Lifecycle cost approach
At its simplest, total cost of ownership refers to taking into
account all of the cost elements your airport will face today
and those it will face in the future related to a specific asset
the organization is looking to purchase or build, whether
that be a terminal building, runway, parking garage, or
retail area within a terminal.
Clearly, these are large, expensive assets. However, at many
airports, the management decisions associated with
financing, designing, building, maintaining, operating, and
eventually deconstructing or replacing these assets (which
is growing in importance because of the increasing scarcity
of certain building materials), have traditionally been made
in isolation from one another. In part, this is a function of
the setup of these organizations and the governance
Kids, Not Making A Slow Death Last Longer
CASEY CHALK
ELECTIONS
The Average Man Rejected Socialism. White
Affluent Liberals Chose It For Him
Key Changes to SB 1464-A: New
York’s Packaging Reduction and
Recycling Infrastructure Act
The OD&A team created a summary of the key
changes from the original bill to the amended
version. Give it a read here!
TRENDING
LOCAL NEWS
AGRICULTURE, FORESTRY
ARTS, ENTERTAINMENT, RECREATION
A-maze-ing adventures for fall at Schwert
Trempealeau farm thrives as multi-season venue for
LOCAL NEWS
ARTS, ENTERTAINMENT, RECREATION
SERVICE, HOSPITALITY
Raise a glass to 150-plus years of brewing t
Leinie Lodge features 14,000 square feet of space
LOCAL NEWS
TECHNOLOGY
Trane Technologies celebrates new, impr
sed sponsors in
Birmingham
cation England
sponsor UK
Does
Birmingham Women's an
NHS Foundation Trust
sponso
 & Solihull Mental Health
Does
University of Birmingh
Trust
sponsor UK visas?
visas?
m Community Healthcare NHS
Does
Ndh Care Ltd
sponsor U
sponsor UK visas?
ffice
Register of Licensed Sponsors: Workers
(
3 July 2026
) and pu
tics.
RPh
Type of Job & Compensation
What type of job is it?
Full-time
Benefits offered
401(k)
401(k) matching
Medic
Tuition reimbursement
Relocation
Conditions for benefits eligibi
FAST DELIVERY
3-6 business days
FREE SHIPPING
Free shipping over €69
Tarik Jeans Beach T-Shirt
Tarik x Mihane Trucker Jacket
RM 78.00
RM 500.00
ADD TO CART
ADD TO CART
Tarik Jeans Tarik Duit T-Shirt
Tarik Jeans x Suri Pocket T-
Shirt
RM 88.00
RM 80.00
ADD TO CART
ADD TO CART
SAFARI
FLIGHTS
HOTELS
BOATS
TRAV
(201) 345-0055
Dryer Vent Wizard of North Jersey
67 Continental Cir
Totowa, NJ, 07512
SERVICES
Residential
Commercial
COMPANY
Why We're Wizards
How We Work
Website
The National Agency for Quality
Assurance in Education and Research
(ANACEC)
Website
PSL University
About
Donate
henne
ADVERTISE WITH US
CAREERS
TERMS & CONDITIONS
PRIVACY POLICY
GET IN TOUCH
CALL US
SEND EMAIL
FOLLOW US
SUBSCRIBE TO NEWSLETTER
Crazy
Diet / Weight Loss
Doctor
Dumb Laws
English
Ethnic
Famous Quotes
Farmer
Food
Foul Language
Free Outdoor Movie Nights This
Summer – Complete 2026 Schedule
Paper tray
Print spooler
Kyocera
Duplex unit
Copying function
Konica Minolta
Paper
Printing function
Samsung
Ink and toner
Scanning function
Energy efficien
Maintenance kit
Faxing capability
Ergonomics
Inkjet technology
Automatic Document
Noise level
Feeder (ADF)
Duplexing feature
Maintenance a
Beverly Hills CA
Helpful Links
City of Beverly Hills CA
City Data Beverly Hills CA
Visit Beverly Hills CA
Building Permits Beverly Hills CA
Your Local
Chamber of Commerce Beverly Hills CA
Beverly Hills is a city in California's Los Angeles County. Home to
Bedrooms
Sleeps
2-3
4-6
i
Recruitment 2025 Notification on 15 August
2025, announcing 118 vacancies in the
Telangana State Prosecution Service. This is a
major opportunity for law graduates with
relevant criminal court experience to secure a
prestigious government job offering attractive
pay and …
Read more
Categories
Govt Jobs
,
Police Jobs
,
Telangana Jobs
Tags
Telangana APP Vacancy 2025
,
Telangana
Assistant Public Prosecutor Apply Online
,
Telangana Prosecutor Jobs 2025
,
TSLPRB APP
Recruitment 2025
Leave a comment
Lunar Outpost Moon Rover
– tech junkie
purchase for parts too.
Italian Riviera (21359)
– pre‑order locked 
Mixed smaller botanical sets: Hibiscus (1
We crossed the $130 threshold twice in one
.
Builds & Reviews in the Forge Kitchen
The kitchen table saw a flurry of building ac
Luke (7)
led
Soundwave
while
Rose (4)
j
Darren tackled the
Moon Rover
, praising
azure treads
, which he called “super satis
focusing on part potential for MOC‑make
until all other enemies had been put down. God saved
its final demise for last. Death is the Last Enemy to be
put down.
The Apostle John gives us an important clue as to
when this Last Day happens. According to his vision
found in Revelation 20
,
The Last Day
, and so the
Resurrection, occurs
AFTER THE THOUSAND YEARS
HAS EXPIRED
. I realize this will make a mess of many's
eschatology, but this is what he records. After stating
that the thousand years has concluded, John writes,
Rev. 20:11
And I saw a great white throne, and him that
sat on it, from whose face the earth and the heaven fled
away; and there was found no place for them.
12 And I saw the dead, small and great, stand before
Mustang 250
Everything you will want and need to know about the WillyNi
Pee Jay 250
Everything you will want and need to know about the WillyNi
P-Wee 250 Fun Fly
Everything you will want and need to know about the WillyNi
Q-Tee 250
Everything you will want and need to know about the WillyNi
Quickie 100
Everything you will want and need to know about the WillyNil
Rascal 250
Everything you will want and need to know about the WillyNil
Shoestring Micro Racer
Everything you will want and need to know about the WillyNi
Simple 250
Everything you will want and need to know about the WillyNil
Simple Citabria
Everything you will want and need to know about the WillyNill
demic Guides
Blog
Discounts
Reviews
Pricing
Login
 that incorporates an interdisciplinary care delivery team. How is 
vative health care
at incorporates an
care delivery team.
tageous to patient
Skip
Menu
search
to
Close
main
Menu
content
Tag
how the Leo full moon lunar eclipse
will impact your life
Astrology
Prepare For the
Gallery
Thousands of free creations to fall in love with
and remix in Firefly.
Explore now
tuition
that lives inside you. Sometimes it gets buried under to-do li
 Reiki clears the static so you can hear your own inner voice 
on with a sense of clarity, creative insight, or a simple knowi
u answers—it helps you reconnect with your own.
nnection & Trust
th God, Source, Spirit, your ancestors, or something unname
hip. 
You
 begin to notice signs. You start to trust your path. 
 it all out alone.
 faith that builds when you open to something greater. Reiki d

--------------------

- [Instructions for the task]: Take the material above and print all of it exactly.

- [Task result]:
Lifecycle cost approach
At its simplest, total cost of ownership refers to taking into
account all of the cost elements your airport will face today
and those it will face in the future related to a specific asset
the organization is looking to purchase or build, whether
that be a terminal building, runway, parking garage, or
retail area within a terminal.
Clearly, these are large, expensive assets. However, at many
airports, the management decisions associated with
financing, designing, building, maintaining, operating, and
eventually deconstructing or replacing these assets (which
is growing in importance because of the increasing scarcity
of certain building materials), have traditionally been made
in isolation from one another. In part, this is a function of
the setup of these organizations and the governance
Kids, Not Making A Slow Death Last Longer
CASEY CHALK
ELECTIONS
The Average Man Rejected Socialism. White
Affluent Liberals Chose It For Him
Key Changes to SB 1464-A: New
York’s Packaging Reduction and
Recycling Infrastructure Act
The OD&A team created a summary of the key
changes from the original bill to the amended
version. Give it a read here!
TRENDING
LOCAL NEWS
AGRICULTURE, FORESTRY
ARTS, ENTERTAINMENT, RECREATION
A-maze-ing adventures for fall at Schwert
Trempealeau farm thrives as multi-season venue for
LOCAL NEWS
ARTS, ENTERTAINMENT, RECREATION
SERVICE, HOSPITALITY
Raise a glass to 150-plus years of brewing t
Leinie Lodge features 14,000 square feet of space
LOCAL NEWS
TECHNOLOGY
Trane Technologies celebrates new, impr
sed sponsors in
Birmingham
cation England
sponsor UK
Does
Birmingham Women's an
NHS Foundation Trust
sponso
 & Solihull Mental Health
Does
University of Birmingh
Trust
sponsor UK visas?
visas?
m Community Healthcare NHS
Does
Ndh Care Ltd
sponsor U
sponsor UK visas?
ffice
Register of Licensed Sponsors: Workers
(
3 July 2026
) and pu
tics.
RPh
Type of Job & Compensation
What type of job is it?
Full-time
Benefits offered
401(k)
401(k) matching
Medic
Tuition reimbursement
Relocation
Conditions for benefits eligibi
FAST DELIVERY
3-6 business days
FREE SHIPPING
Free shipping over €69
Tarik Jeans Beach T-Shirt
Tarik x Mihane Trucker Jacket
RM 78.00
RM 500.00
ADD TO CART
ADD TO CART
Tarik Jeans Tarik Duit T-Shirt
Tarik Jeans x Suri Pocket T-
Shirt
RM 88.00
RM 80.00
ADD TO CART
ADD TO CART
SAFARI
FLIGHTS
HOTELS
BOATS
TRAV
(201) 345-0055
Dryer Vent Wizard of North Jersey
67 Continental Cir
Totowa, NJ, 07512
SERVICES
Residential
Commercial
COMPANY
Why We're Wizards
How We Work
Website
The National Agency for Quality
Assurance in Education and Research
(ANACEC)
Website
PSL University
About
Donate
henne
ADVERTISE WITH US
CAREERS
TERMS & CONDITIONS
PRIVACY POLICY
GET IN TOUCH
CALL US
SEND EMAIL
FOLLOW US
SUBSCRIBE TO NEWSLETTER
Crazy
Diet / Weight Loss
Doctor
Dumb Laws
English
Ethnic
Famous Quotes
Farmer
Food
Foul Language
Free Outdoor Movie Nights This
Summer – Complete 2026 Schedule
Paper tray
Print spooler
Kyocera
Duplex unit
Copying function
Konica Minolta
Paper
Printing function
Samsung
Ink and toner
Scanning function
Energy efficien
Maintenance kit
Faxing capability
Ergonomics
Inkjet technology
Automatic Document
Noise level
Feeder (ADF)
Duplexing feature
Maintenance a
Beverly Hills CA
Helpful Links
City of Beverly Hills CA
City Data Beverly Hills CA
Visit Beverly Hills CA
Building Permits Beverly Hills CA
Your Local
Chamber of Commerce Beverly Hills CA
Beverly Hills is a city in California's Los Angeles County. Home to
Bedrooms
Sleeps
2-3
4-6
i
Recruitment 2025 Notification on 15 August
2025, announcing 118 vacancies in the
Telangana State Prosecution Service. This is a
major opportunity for law graduates with
relevant criminal court experience to secure a
prestigious government job offering attractive
pay and …
Read more
Categories
Govt Jobs
,
Police Jobs
,
Telangana Jobs
Tags
Telangana APP Vacancy 2025
,
Telangana
Assistant Public Prosecutor Apply Online
,
Telangana Prosecutor Jobs 2025
,
TSLPRB APP
Recruitment 2025
Leave a comment
Lunar Outpost Moon Rover
– tech junkie
purchase for parts too.
Italian Riviera (21359)
– pre‑order locked 
Mixed smaller botanical sets: Hibiscus (1
We crossed the $130 threshold twice in one
.
Builds & Reviews in the Forge Kitchen
The kitchen table saw a flurry of building ac
Luke (7)
led
Soundwave
while
Rose (4)
j
Darren tackled the
Moon Rover
, praising
azure treads
, which he called “super satis
focusing on part potential for MOC‑make
until all other enemies had been put down. God saved
its final demise for last. Death is the Last Enemy to be
put down.
The Apostle John gives us an important clue as to
when this Last Day happens. According to his vision
found in Revelation 20
,
The Last Day
, and so the
Resurrection, occurs
AFTER THE THOUSAND YEARS
HAS EXPIRED
. I realize this will make a mess of many's
eschatology, but this is what he records. After stating
that the thousand years has concluded, John writes,
Rev. 20:11
And I saw a great white throne, and him that
sat on it, from whose face the earth and the heaven fled
away; and there was found no place for them.
12 And I saw the dead, small and great, stand before
Mustang 250
Everything you will want and need to know about the WillyNi
Pee Jay 250
Everything you will want and need to know about the WillyNi
P-Wee 250 Fun Fly
Everything you will want and need to know about the WillyNi
Q-Tee 250
Everything you will want and need to know about the WillyNi
Quickie 100
Everything you will want and need to know about the WillyNil
Rascal 250
Everything you will want and need to know about the WillyNil
Shoestring Micro Racer
Everything you will want and need to know about the WillyNi
Simple 250
Everything you will want and need to know about the WillyNil
Simple Citabria
Everything you will want and need to know about the WillyNill
demic Guides
Blog
Discounts
Reviews
Pricing
Login
 that incorporates an interdisciplinary care delivery team. How is 
vative health care
at incorporates an
care delivery team.
tageous to patient
Skip
Menu
search
to
Close
main
Menu
content
Tag
how the Leo full moon lunar eclipse
will impact your life
Astrology
Prepare For the
Gallery
Thousands of free creations to fall in love with
and remix in Firefly.
Explore now
tuition
that lives inside you. Sometimes it gets buried under to-do li
 Reiki clears the static so you can hear your own inner voice 
on with a sense of clarity, creative insight, or a simple knowi
u answers—it helps you reconnect with your own.
nnection & Trust
th God, Source, Spirit, your ancestors, or something unname
hip. 
You
 begin to notice signs. You start to trust your path. 
 it all out alone.
 faith that builds when you open to something greater. Reiki d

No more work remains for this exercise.